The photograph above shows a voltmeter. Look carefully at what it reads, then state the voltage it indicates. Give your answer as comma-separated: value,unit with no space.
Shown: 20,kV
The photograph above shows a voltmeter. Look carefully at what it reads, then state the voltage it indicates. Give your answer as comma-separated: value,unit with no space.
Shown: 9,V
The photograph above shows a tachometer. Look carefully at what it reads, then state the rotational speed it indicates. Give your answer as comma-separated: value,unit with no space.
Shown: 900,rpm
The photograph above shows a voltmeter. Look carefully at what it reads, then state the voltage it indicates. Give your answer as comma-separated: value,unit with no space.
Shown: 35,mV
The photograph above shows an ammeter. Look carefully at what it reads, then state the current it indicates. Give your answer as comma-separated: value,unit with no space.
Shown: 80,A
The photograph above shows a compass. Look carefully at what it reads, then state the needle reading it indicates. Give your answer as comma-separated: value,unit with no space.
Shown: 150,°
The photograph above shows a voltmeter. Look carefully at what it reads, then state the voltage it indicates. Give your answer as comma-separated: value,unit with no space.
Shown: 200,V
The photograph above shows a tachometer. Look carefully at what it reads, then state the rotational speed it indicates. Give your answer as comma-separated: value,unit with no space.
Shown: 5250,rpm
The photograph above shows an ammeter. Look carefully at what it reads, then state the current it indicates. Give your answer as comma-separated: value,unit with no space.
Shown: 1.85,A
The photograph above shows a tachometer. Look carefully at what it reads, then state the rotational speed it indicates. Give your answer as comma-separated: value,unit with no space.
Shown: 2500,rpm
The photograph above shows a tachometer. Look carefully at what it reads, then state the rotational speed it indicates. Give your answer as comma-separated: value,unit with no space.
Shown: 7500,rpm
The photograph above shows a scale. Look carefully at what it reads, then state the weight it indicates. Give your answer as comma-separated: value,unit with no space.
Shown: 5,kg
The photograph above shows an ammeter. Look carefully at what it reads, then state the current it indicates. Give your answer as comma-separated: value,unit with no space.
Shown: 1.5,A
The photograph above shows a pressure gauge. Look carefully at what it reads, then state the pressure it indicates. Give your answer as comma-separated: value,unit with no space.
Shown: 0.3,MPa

------

▶ **TASK STATEMENT**
Copy out every one of the records above, word for word.

▶ **SOLUTION**
The photograph above shows a voltmeter. Look carefully at what it reads, then state the voltage it indicates. Give your answer as comma-separated: value,unit with no space.
Shown: 20,kV
The photograph above shows a voltmeter. Look carefully at what it reads, then state the voltage it indicates. Give your answer as comma-separated: value,unit with no space.
Shown: 9,V
The photograph above shows a tachometer. Look carefully at what it reads, then state the rotational speed it indicates. Give your answer as comma-separated: value,unit with no space.
Shown: 900,rpm
The photograph above shows a voltmeter. Look carefully at what it reads, then state the voltage it indicates. Give your answer as comma-separated: value,unit with no space.
Shown: 35,mV
The photograph above shows an ammeter. Look carefully at what it reads, then state the current it indicates. Give your answer as comma-separated: value,unit with no space.
Shown: 80,A
The photograph above shows a compass. Look carefully at what it reads, then state the needle reading it indicates. Give your answer as comma-separated: value,unit with no space.
Shown: 150,°
The photograph above shows a voltmeter. Look carefully at what it reads, then state the voltage it indicates. Give your answer as comma-separated: value,unit with no space.
Shown: 200,V
The photograph above shows a tachometer. Look carefully at what it reads, then state the rotational speed it indicates. Give your answer as comma-separated: value,unit with no space.
Shown: 5250,rpm
The photograph above shows an ammeter. Look carefully at what it reads, then state the current it indicates. Give your answer as comma-separated: value,unit with no space.
Shown: 1.85,A
The photograph above shows a tachometer. Look carefully at what it reads, then state the rotational speed it indicates. Give your answer as comma-separated: value,unit with no space.
Shown: 2500,rpm
The photograph above shows a tachometer. Look carefully at what it reads, then state the rotational speed it indicates. Give your answer as comma-separated: value,unit with no space.
Shown: 7500,rpm
The photograph above shows a scale. Look carefully at what it reads, then state the weight it indicates. Give your answer as comma-separated: value,unit with no space.
Shown: 5,kg
The photograph above shows an ammeter. Look carefully at what it reads, then state the current it indicates. Give your answer as comma-separated: value,unit with no space.
Shown: 1.5,A
The photograph above shows a pressure gauge. Look carefully at what it reads, then state the pressure it indicates. Give your answer as comma-separated: value,unit with no space.
Shown: 0.3,MPa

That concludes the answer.